Is racial reconciliation formally a part of your ministry?
I haven’t termed it racial reconciliation. What we do at The Grove is racial celebration. We do all we can to make everything we do inclusive of the other and so we don’t want to be color blind. We want to celebrate those differences.
Your new book, God Can’t Sleep: Waiting for Daylight on Life’s Dark Nights, is full of stories of profound suffering. What inspired you to write it?
When I lived in Malawi, I got tired of doing funerals for babies who died of AIDS because their mothers had AIDS. I taught a class at a Christian university that I titled “A Theology of Suffering” that started with a Malawian perspective on suffering. I realized that this is the world’s common language, so it went from there.
A lot of times as Christians, we don’t have answers to life’s most difficult problems and to the problem of pain and we end up saying really cheap things like, “God will never give you more than you can handle.” That’s not even in the Bible, and the truth is we often end up in situations when on that week, for that moment, in that year, it feels like far more than anyone can handle and it is.

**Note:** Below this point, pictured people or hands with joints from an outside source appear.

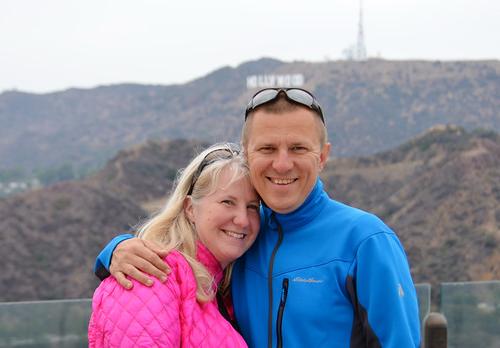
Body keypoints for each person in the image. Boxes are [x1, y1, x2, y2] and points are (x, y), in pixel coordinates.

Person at [94, 88, 421, 347]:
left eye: (297, 148)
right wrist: (116, 251)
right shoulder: (246, 234)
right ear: (247, 152)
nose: (281, 164)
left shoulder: (365, 241)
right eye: (267, 149)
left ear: (322, 156)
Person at [89, 143, 260, 347]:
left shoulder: (228, 287)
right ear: (190, 209)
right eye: (227, 202)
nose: (242, 220)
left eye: (252, 207)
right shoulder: (150, 272)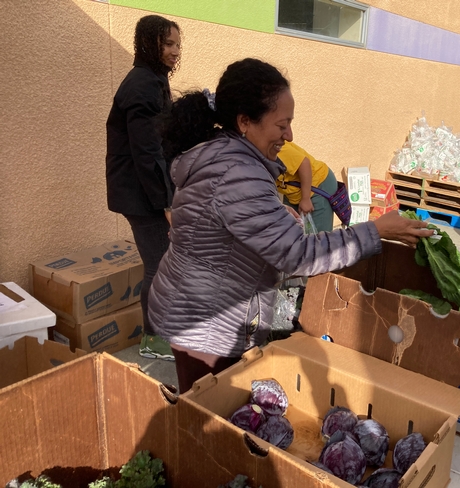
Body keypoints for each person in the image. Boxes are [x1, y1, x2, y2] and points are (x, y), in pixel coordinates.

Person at [147, 58, 434, 393]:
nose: (290, 135)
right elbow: (297, 256)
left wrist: (279, 216)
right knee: (207, 414)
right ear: (245, 122)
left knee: (217, 406)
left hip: (201, 305)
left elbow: (231, 222)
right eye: (281, 125)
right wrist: (377, 231)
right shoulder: (237, 173)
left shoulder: (228, 156)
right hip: (206, 322)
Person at [105, 15, 181, 361]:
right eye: (168, 44)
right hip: (142, 195)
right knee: (159, 266)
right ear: (149, 44)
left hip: (146, 192)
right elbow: (147, 152)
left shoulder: (153, 80)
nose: (175, 52)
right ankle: (154, 341)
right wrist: (166, 202)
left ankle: (162, 332)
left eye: (178, 45)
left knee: (162, 264)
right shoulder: (142, 85)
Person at [276, 142, 337, 231]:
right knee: (292, 232)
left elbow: (304, 163)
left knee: (319, 239)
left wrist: (305, 199)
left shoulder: (275, 147)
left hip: (317, 185)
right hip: (293, 192)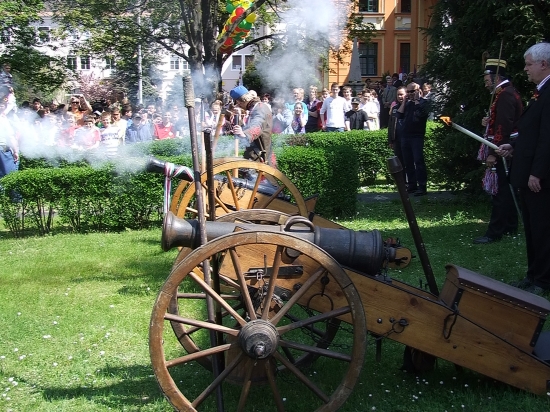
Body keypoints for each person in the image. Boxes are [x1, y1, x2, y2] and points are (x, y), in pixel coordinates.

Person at [497, 42, 550, 294]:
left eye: (529, 64)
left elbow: (547, 138)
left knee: (542, 229)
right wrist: (514, 146)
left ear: (544, 64)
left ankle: (543, 280)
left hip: (540, 178)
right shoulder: (541, 91)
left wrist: (537, 172)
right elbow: (532, 133)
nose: (526, 69)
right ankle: (533, 274)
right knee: (531, 228)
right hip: (528, 172)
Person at [473, 58, 522, 245]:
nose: (486, 85)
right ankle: (510, 226)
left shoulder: (505, 95)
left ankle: (495, 232)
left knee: (500, 192)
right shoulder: (504, 93)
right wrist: (487, 123)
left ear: (496, 78)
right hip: (505, 147)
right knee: (506, 190)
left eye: (487, 81)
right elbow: (497, 121)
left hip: (504, 150)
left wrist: (494, 152)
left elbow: (504, 126)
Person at [397, 82, 430, 196]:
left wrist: (416, 101)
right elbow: (399, 115)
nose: (410, 94)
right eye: (408, 92)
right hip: (405, 136)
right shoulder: (407, 103)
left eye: (412, 91)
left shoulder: (424, 102)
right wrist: (404, 101)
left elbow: (420, 114)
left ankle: (422, 186)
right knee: (408, 162)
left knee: (418, 161)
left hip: (417, 136)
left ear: (418, 91)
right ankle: (412, 185)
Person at [230, 85, 274, 165]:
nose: (238, 105)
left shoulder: (260, 108)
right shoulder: (255, 108)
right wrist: (239, 120)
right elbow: (248, 126)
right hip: (255, 154)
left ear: (241, 101)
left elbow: (258, 124)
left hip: (260, 156)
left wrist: (245, 134)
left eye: (237, 102)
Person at [0, 88, 19, 179]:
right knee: (9, 176)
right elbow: (10, 137)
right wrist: (15, 151)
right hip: (2, 148)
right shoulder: (3, 119)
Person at [388, 86, 407, 170]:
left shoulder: (409, 107)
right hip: (397, 140)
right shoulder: (394, 108)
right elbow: (390, 125)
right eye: (398, 95)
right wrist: (390, 140)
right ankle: (402, 178)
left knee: (408, 161)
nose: (399, 96)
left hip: (407, 139)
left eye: (401, 94)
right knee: (399, 162)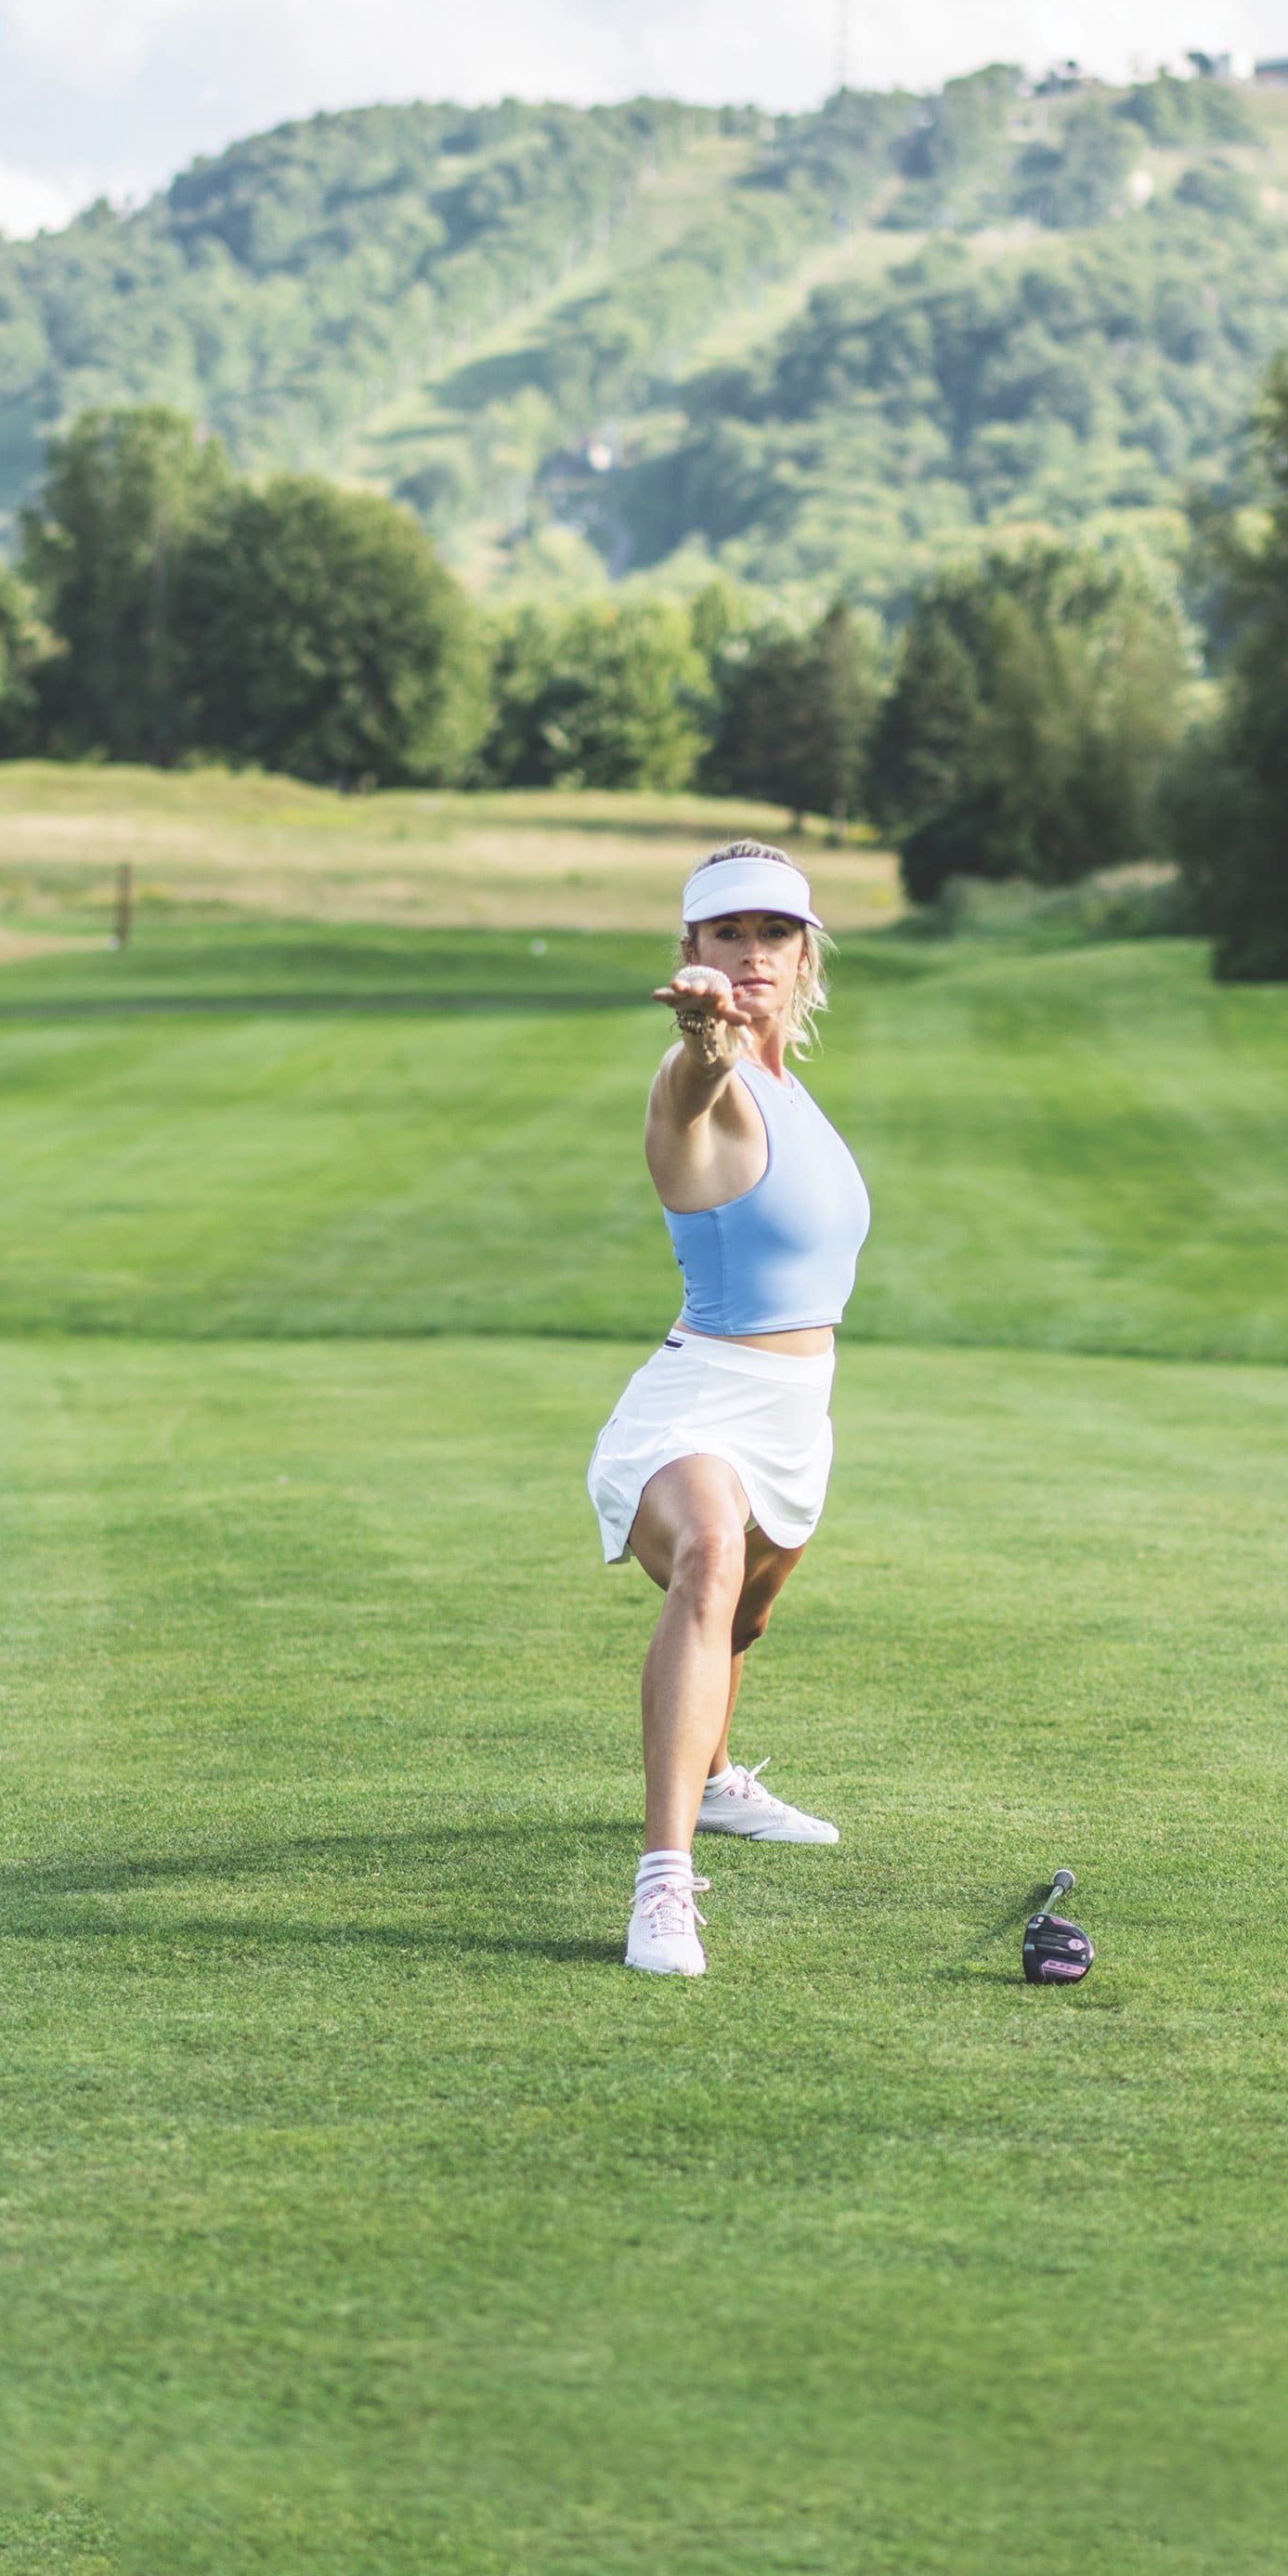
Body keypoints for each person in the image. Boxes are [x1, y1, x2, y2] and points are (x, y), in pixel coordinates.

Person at [585, 842, 871, 1978]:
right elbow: (693, 1086)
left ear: (805, 958)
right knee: (707, 1555)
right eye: (724, 937)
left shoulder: (799, 1095)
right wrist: (703, 1035)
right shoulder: (693, 1079)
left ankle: (711, 1781)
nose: (749, 957)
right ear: (689, 953)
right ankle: (662, 1884)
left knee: (742, 1621)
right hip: (697, 1398)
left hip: (798, 1416)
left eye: (772, 936)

I talk about where God is and the things that happen in those dark times. I don’t want to oversimplify it, but there’s often a kind of spiritual change or growth that only happens on the most dark nights of our lives. If you think of anyone you would consider a mature Christian, I can almost promise you that person has been through some pain. God makes us deeper, wiser, more gentle people full of grace and mercy through it and we understand and we walk maybe a little closer to God.